What is the best way to treat people who are addicted to more than one drug?
- Medications. In some cases, medications developed for one addiction have proven useful for another. For example, naltrexone, which can help former heroin users remain abstinent by blocking the “high” associated with heroin, has been found to be effective in treating alcoholism.
- Behavioral therapy or other psychotherapy. Behavioral therapies do not need to be specific to one drug and can be adapted to address use of multiple or different drugs. It is the disease of addiction that the therapy addresses.
- Combined medications and behavioral therapy. Research shows that this combination, when available, works best.
- Multipronged approach. Treatment for multiple addictions should be delivered at the same time. This is especially true because there are always triggers, such as trauma, depression, or exposure to one drug or another, that can put the recovering addict at risk for relapse. In addition, treatment must consider all aspects of a person – their age, gender, life experiences – in order to best treat their drug addiction. Although the type of treatment may differ, it should always strive to address the entire person through a multipronged approach that tackles all co-occurring conditions at once.
Relapse: Part of Addiction as a Chronic Disease
Despite the availability of many forms of effective treatment for addiction, the problem of relapse remains the major challenge to achieving sustained recovery. People trying to recover from drug abuse and addiction are often doing so with altered brains, strong drug-related memories and diminished impulse control. Accompanied by intense drug cravings, these brain changes can leave people vulnerable to relapse even after years of being abstinent. Relapse happens at rates similar to the relapse rates for other well-known chronic medical illnesses like diabetes, hypertension and asthma.
How is relapse to drug abuse similar to what happens with other chronic diseases?
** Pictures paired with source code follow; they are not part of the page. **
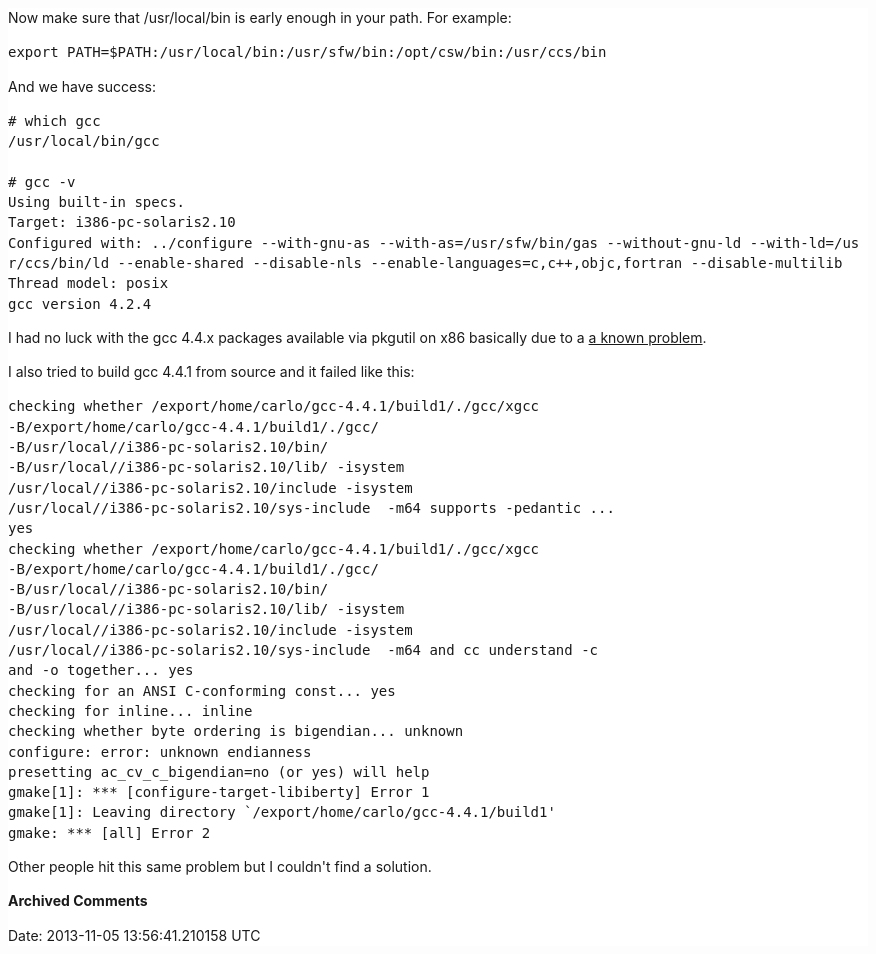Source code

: Now make sure that /usr/local/bin is early enough in your path. For example:

<pre>export PATH=$PATH:/usr/local/bin:/usr/sfw/bin:/opt/csw/bin:/usr/ccs/bin
</pre>

And we have success:

<pre># which gcc
/usr/local/bin/gcc

# gcc -v
Using built-in specs.
Target: i386-pc-solaris2.10
Configured with: ../configure --with-gnu-as --with-as=/usr/sfw/bin/gas --without-gnu-ld --with-ld=/usr/ccs/bin/ld --enable-shared --disable-nls --enable-languages=c,c++,objc,fortran --disable-multilib
Thread model: posix
gcc version 4.2.4
</pre>

I had no luck with the gcc 4.4.x packages available via pkgutil on x86 basically due to a [a known problem](http://lists.opencsw.org/pipermail/bug-notifications/2009-August/001859.html).

I also tried to build gcc 4.4.1 from source and it failed like this:

<pre>checking whether /export/home/carlo/gcc-4.4.1/build1/./gcc/xgcc
-B/export/home/carlo/gcc-4.4.1/build1/./gcc/
-B/usr/local//i386-pc-solaris2.10/bin/
-B/usr/local//i386-pc-solaris2.10/lib/ -isystem
/usr/local//i386-pc-solaris2.10/include -isystem
/usr/local//i386-pc-solaris2.10/sys-include  -m64 supports -pedantic ...
yes
checking whether /export/home/carlo/gcc-4.4.1/build1/./gcc/xgcc
-B/export/home/carlo/gcc-4.4.1/build1/./gcc/
-B/usr/local//i386-pc-solaris2.10/bin/
-B/usr/local//i386-pc-solaris2.10/lib/ -isystem
/usr/local//i386-pc-solaris2.10/include -isystem
/usr/local//i386-pc-solaris2.10/sys-include  -m64 and cc understand -c
and -o together... yes
checking for an ANSI C-conforming const... yes
checking for inline... inline
checking whether byte ordering is bigendian... unknown
configure: error: unknown endianness
presetting ac_cv_c_bigendian=no (or yes) will help
gmake[1]: *** [configure-target-libiberty] Error 1
gmake[1]: Leaving directory `/export/home/carlo/gcc-4.4.1/build1'
gmake: *** [all] Error 2
</pre>

Other people hit this same problem but I couldn't find a solution.

**Archived Comments**

Date: 2013-11-05 13:56:41.210158 UTC
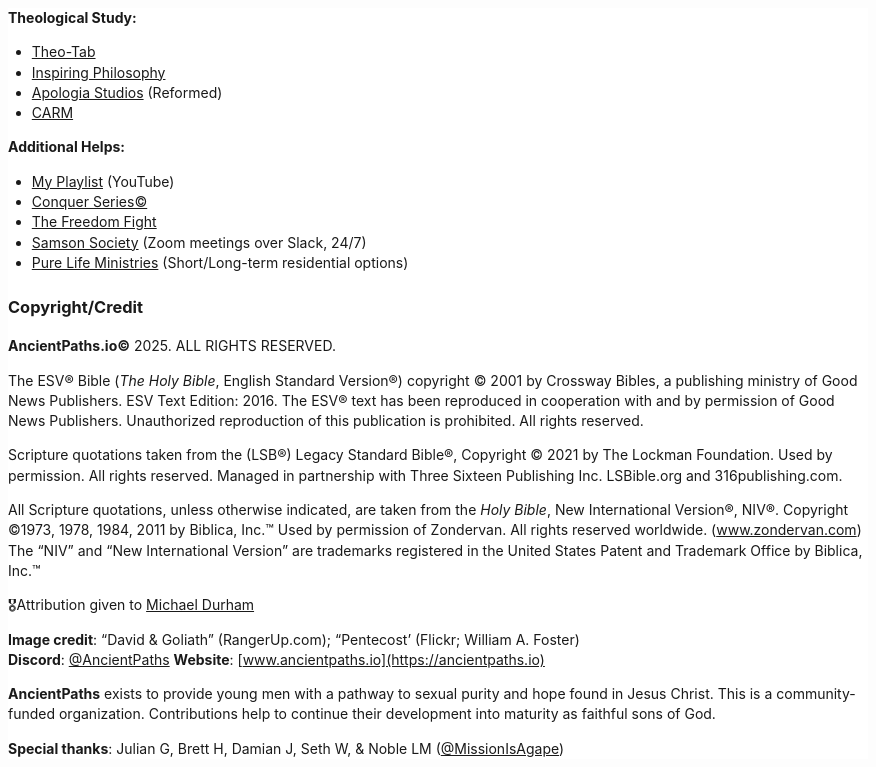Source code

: **Theological Study:**

- [Theo-Tab](https://theo-tab.web.app/)
- [Inspiring Philosophy](https://www.youtube.com/channel/UC5qDet6sa6rODi7t6wfpg8g)
- [Apologia Studios](https://www.youtube.com/channel/UCK9RJwC7Er16-Y8dvIQ-3tw) (Reformed)
- [CARM](https://carm.org/)

**Additional Helps:**

- [My Playlist](https://www.youtube.com/playlist?list=PLNF1yTW9Ca9zj7sw7JBfbnscGZiQVQbxO&jct=SQYs_badV2KRlfH4gQYT0w) (YouTube)
- [Conquer Series©](file:///C:\Users\jason\Downloads\ancientpaths.io\docs\theancientpaths.org)
- [The Freedom Fight](https://thefreedomfight.org/)
- [Samson Society](https://samsonsociety.com/) (Zoom meetings over Slack, 24/7)
- [Pure Life Ministries](https://www.purelifeministries.org/) (Short/Long-term residential options)

### Copyright/Credit

**AncientPaths.io©** 2025. ALL RIGHTS RESERVED.

The ESV® Bible (*The Holy Bible*, English Standard Version®) copyright © 2001 by Crossway Bibles, a publishing ministry of Good News Publishers. ESV Text Edition: 2016. The ESV® text has been reproduced in cooperation with and by permission of Good News Publishers. Unauthorized reproduction of this publication is prohibited. All rights reserved.

Scripture quotations taken from the (LSB®) Legacy Standard Bible®, Copyright © 2021 by The Lockman Foundation. Used by permission. All rights reserved. Managed in partnership with Three Sixteen Publishing Inc. LSBible.org and 316publishing.com.

All Scripture quotations, unless otherwise indicated, are taken from the *Holy Bible*, New International Version®, NIV®. Copyright ©1973, 1978, 1984, 2011 by Biblica, Inc.™ Used by permission of Zondervan. All rights reserved worldwide. (www.zondervan.com) The “NIV” and “New International Version” are trademarks registered in the United States Patent and Trademark Office by Biblica, Inc.™

🎖️Attribution given to [Michael Durham](https://theancientpaths.org/)

**Image credit**: “David & Goliath” (RangerUp.com); “Pentecost’ (Flickr; William A. Foster)<br />
**Discord**: [@AncientPaths](https://discord.gg/xk6qxyZSkx)
**Website**: [www.ancientpaths.io](https://ancientpaths.io)

**AncientPaths** exists to provide young men with a pathway to sexual purity and hope found in Jesus Christ. This is a community-funded organization. Contributions help to continue their development into maturity as faithful sons of God.

**Special thanks**: Julian G, Brett H, Damian J, Seth W, & Noble LM ([@MissionIsAgape](https://linktr.ee/missionisagape))
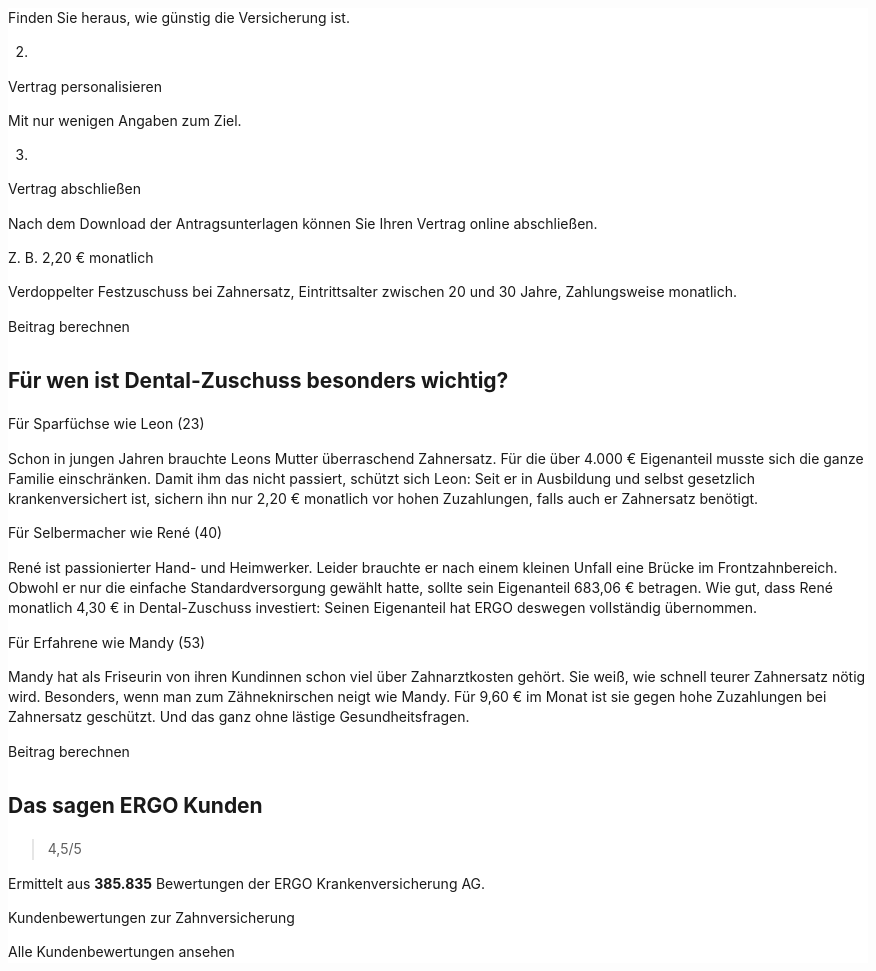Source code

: Finden Sie heraus, wie günstig die Versicherung ist.

2.

Vertrag personalisieren

Mit nur wenigen Angaben zum Ziel.

3.

Vertrag abschließen

Nach dem Download der Antragsunterlagen können Sie Ihren Vertrag online
abschließen.

Z. B. 2,20 € monatlich

Verdoppelter Festzuschuss bei Zahnersatz, Eintrittsalter zwischen 20 und 30
Jahre, Zahlungsweise monatlich.

Beitrag berechnen

## Für wen ist Dental-Zuschuss besonders wichtig?

Für Sparfüchse wie Leon (23)

Schon in jungen Jahren brauchte Leons Mutter überraschend Zahnersatz. Für die
über 4.000 € Eigenanteil musste sich die ganze Familie einschränken. Damit ihm
das nicht passiert, schützt sich Leon: Seit er in Ausbildung und selbst
gesetzlich krankenversichert ist, sichern ihn nur 2,20 € monatlich vor hohen
Zuzahlungen, falls auch er Zahnersatz benötigt.  

Für Selbermacher wie René (40)

René ist passionierter Hand- und Heimwerker. Leider brauchte er nach einem
kleinen Unfall eine Brücke im Frontzahnbereich. Obwohl er nur die einfache
Standardversorgung gewählt hatte, sollte sein Eigenanteil 683,06 € betragen.
Wie gut, dass René monatlich 4,30 € in Dental-Zuschuss investiert: Seinen
Eigenanteil hat ERGO deswegen vollständig übernommen.  

Für Erfahrene wie Mandy (53)

Mandy hat als Friseurin von ihren Kundinnen schon viel über Zahnarztkosten
gehört. Sie weiß, wie schnell teurer Zahnersatz nötig wird. Besonders, wenn
man zum Zähneknirschen neigt wie Mandy. Für 9,60 € im Monat ist sie gegen hohe
Zuzahlungen bei Zahnersatz geschützt. Und das ganz ohne lästige
Gesundheitsfragen.  

Beitrag berechnen

## Das sagen ERGO Kunden

> 4,5/5

Ermittelt aus **385.835** Bewertungen der ERGO Krankenversicherung AG.

Kundenbewertungen zur Zahnversicherung

Alle Kundenbewertungen ansehen
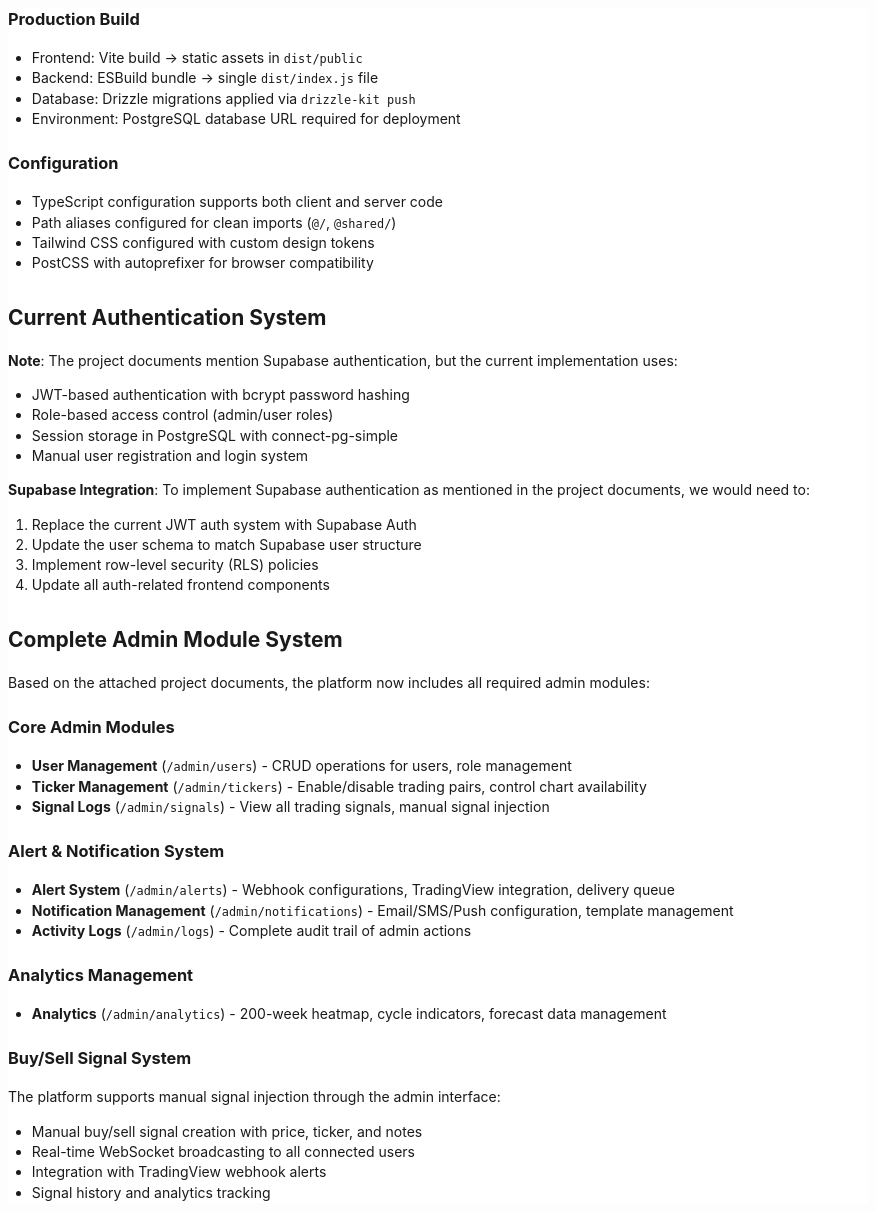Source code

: ### Production Build
- Frontend: Vite build → static assets in `dist/public`
- Backend: ESBuild bundle → single `dist/index.js` file
- Database: Drizzle migrations applied via `drizzle-kit push`
- Environment: PostgreSQL database URL required for deployment

### Configuration
- TypeScript configuration supports both client and server code
- Path aliases configured for clean imports (`@/`, `@shared/`)
- Tailwind CSS configured with custom design tokens
- PostCSS with autoprefixer for browser compatibility

## Current Authentication System

**Note**: The project documents mention Supabase authentication, but the current implementation uses:
- JWT-based authentication with bcrypt password hashing
- Role-based access control (admin/user roles)
- Session storage in PostgreSQL with connect-pg-simple
- Manual user registration and login system

**Supabase Integration**: To implement Supabase authentication as mentioned in the project documents, we would need to:
1. Replace the current JWT auth system with Supabase Auth
2. Update the user schema to match Supabase user structure  
3. Implement row-level security (RLS) policies
4. Update all auth-related frontend components

## Complete Admin Module System

Based on the attached project documents, the platform now includes all required admin modules:

### Core Admin Modules
- **User Management** (`/admin/users`) - CRUD operations for users, role management
- **Ticker Management** (`/admin/tickers`) - Enable/disable trading pairs, control chart availability
- **Signal Logs** (`/admin/signals`) - View all trading signals, manual signal injection

### Alert & Notification System  
- **Alert System** (`/admin/alerts`) - Webhook configurations, TradingView integration, delivery queue
- **Notification Management** (`/admin/notifications`) - Email/SMS/Push configuration, template management
- **Activity Logs** (`/admin/logs`) - Complete audit trail of admin actions

### Analytics Management
- **Analytics** (`/admin/analytics`) - 200-week heatmap, cycle indicators, forecast data management

### Buy/Sell Signal System
The platform supports manual signal injection through the admin interface:
- Manual buy/sell signal creation with price, ticker, and notes
- Real-time WebSocket broadcasting to all connected users
- Integration with TradingView webhook alerts
- Signal history and analytics tracking
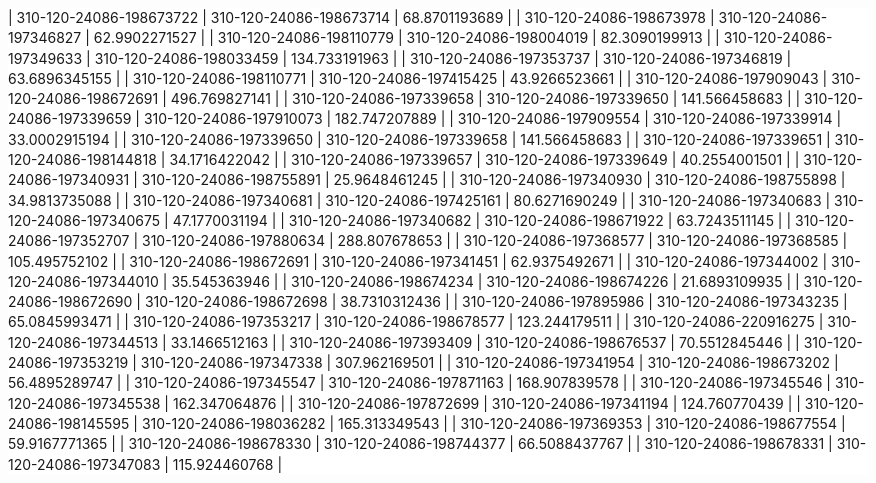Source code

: | 310-120-24086-198673722 | 310-120-24086-198673714 | 68.8701193689 |
| 310-120-24086-198673978 | 310-120-24086-197346827 | 62.9902271527 |
| 310-120-24086-198110779 | 310-120-24086-198004019 | 82.3090199913 |
| 310-120-24086-197349633 | 310-120-24086-198033459 | 134.733191963 |
| 310-120-24086-197353737 | 310-120-24086-197346819 | 63.6896345155 |
| 310-120-24086-198110771 | 310-120-24086-197415425 | 43.9266523661 |
| 310-120-24086-197909043 | 310-120-24086-198672691 | 496.769827141 |
| 310-120-24086-197339658 | 310-120-24086-197339650 | 141.566458683 |
| 310-120-24086-197339659 | 310-120-24086-197910073 | 182.747207889 |
| 310-120-24086-197909554 | 310-120-24086-197339914 | 33.0002915194 |
| 310-120-24086-197339650 | 310-120-24086-197339658 | 141.566458683 |
| 310-120-24086-197339651 | 310-120-24086-198144818 | 34.1716422042 |
| 310-120-24086-197339657 | 310-120-24086-197339649 | 40.2554001501 |
| 310-120-24086-197340931 | 310-120-24086-198755891 | 25.9648461245 |
| 310-120-24086-197340930 | 310-120-24086-198755898 | 34.9813735088 |
| 310-120-24086-197340681 | 310-120-24086-197425161 | 80.6271690249 |
| 310-120-24086-197340683 | 310-120-24086-197340675 | 47.1770031194 |
| 310-120-24086-197340682 | 310-120-24086-198671922 | 63.7243511145 |
| 310-120-24086-197352707 | 310-120-24086-197880634 | 288.807678653 |
| 310-120-24086-197368577 | 310-120-24086-197368585 | 105.495752102 |
| 310-120-24086-198672691 | 310-120-24086-197341451 | 62.9375492671 |
| 310-120-24086-197344002 | 310-120-24086-197344010 | 35.545363946 |
| 310-120-24086-198674234 | 310-120-24086-198674226 | 21.6893109935 |
| 310-120-24086-198672690 | 310-120-24086-198672698 | 38.7310312436 |
| 310-120-24086-197895986 | 310-120-24086-197343235 | 65.0845993471 |
| 310-120-24086-197353217 | 310-120-24086-198678577 | 123.244179511 |
| 310-120-24086-220916275 | 310-120-24086-197344513 | 33.1466512163 |
| 310-120-24086-197393409 | 310-120-24086-198676537 | 70.5512845446 |
| 310-120-24086-197353219 | 310-120-24086-197347338 | 307.962169501 |
| 310-120-24086-197341954 | 310-120-24086-198673202 | 56.4895289747 |
| 310-120-24086-197345547 | 310-120-24086-197871163 | 168.907839578 |
| 310-120-24086-197345546 | 310-120-24086-197345538 | 162.347064876 |
| 310-120-24086-197872699 | 310-120-24086-197341194 | 124.760770439 |
| 310-120-24086-198145595 | 310-120-24086-198036282 | 165.313349543 |
| 310-120-24086-197369353 | 310-120-24086-198677554 | 59.9167771365 |
| 310-120-24086-198678330 | 310-120-24086-198744377 | 66.5088437767 |
| 310-120-24086-198678331 | 310-120-24086-197347083 | 115.924460768 |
- Just as an asthma attack can be triggered by smoke, or a person with diabetes can have a reaction if they eat too much sugar, a drug addict can be triggered to return to drug abuse.
- With other chronic diseases, relapse serves as a signal for returning to treatment. The same response is just as necessary with drug addiction.
- As a chronic, recurring illness, addiction may require repeated treatments until abstinence is achieved. Like other diseases, drug addiction can be effectively treated and managed, leading to a healthy and productive life.
To achieve long-term recovery, treatment must address specific, individual patient needs and must take the whole person into account. For it is not enough simply to get a person off drugs; rather, the many changes that have occurred – physical, social, psychological – must also be addressed to help people stay off drugs, for good.